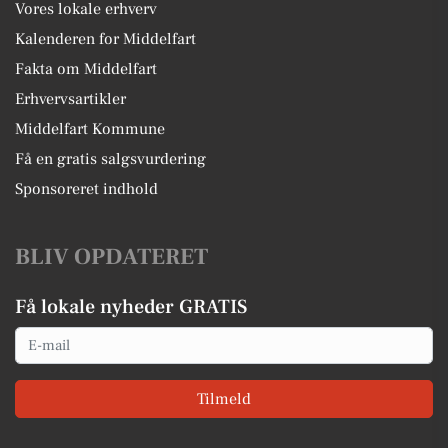
Vores lokale erhverv
Kalenderen for Middelfart
Fakta om Middelfart
Erhvervsartikler
Middelfart Kommune
Få en gratis salgsvurdering
Sponsoreret indhold
BLIV OPDATERET
Få lokale nyheder GRATIS
Email
Tilmeld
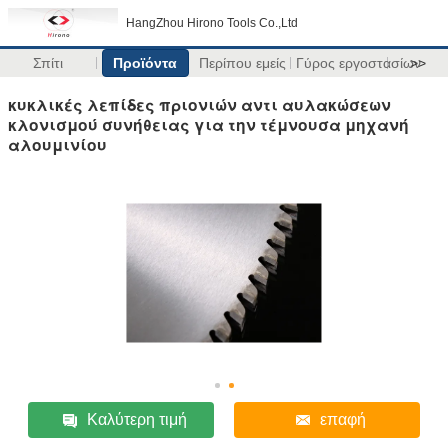
HangZhou Hirono Tools Co.,Ltd
Σπίτι
Προϊόντα
Περίπου εμείς
Γύρος εργοστασίων
>>
κυκλικές λεπίδες πριονιών αντι αυλακώσεων
κλονισμού συνήθειας για την τέμνουσα μηχανή
αλουμινίου
Καλύτερη τιμή
επαφή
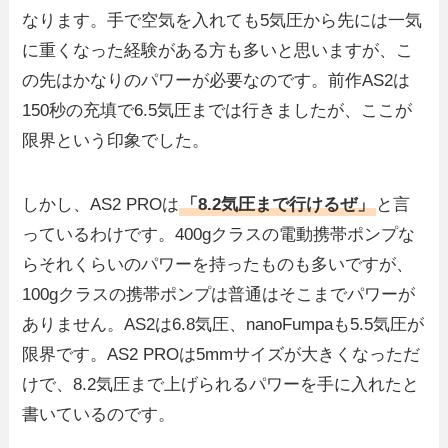
なります。手で空気を入れても5気圧から先には一気
に重くなった経験がある方も多いと思いますが、こ
の先はかなりのパワーが必要なのです。前作AS2は
150秒の充填で6.5気圧までは行きましたが、ここが
限界という印象でした。
しかし、AS2 PROは
「8.2気圧まで行けるぜ」
と言
っているわけです。400gクラスの電動携帯ポンプな
らそれくらいのパワーを持ったものも多いですが、
100gクラスの携帯ポンプは普通はそこまでパワーが
ありません。AS2は6.8気圧、nanoFumpaも5.5気圧が
限界です。AS2 PROは5mmサイズが大きくなっただ
けで、8.2気圧まで上げられるパワーを手に入れたと
書いているのです。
_ _ _ _ _ _ _
▸ **TRY IT**
Transcribe every line of text in the data above exactly as it appears, leaving out the pictures.

▸ **YOUR SOLUTION**
Vores lokale erhverv
Kalenderen for Middelfart
Fakta om Middelfart
Erhvervsartikler
Middelfart Kommune
Få en gratis salgsvurdering
Sponsoreret indhold
BLIV OPDATERET
Få lokale nyheder GRATIS
Email
Tilmeld
HangZhou Hirono Tools Co.,Ltd
Σπίτι
Προϊόντα
Περίπου εμείς
Γύρος εργοστασίων
>>
κυκλικές λεπίδες πριονιών αντι αυλακώσεων
κλονισμού συνήθειας για την τέμνουσα μηχανή
αλουμινίου
Καλύτερη τιμή
επαφή
なります。手で空気を入れても5気圧から先には一気
に重くなった経験がある方も多いと思いますが、こ
の先はかなりのパワーが必要なのです。前作AS2は
150秒の充填で6.5気圧までは行きましたが、ここが
限界という印象でした。
しかし、AS2 PROは
「8.2気圧まで行けるぜ」
と言
っているわけです。400gクラスの電動携帯ポンプな
らそれくらいのパワーを持ったものも多いですが、
100gクラスの携帯ポンプは普通はそこまでパワーが
ありません。AS2は6.8気圧、nanoFumpaも5.5気圧が
限界です。AS2 PROは5mmサイズが大きくなっただ
けで、8.2気圧まで上げられるパワーを手に入れたと
書いているのです。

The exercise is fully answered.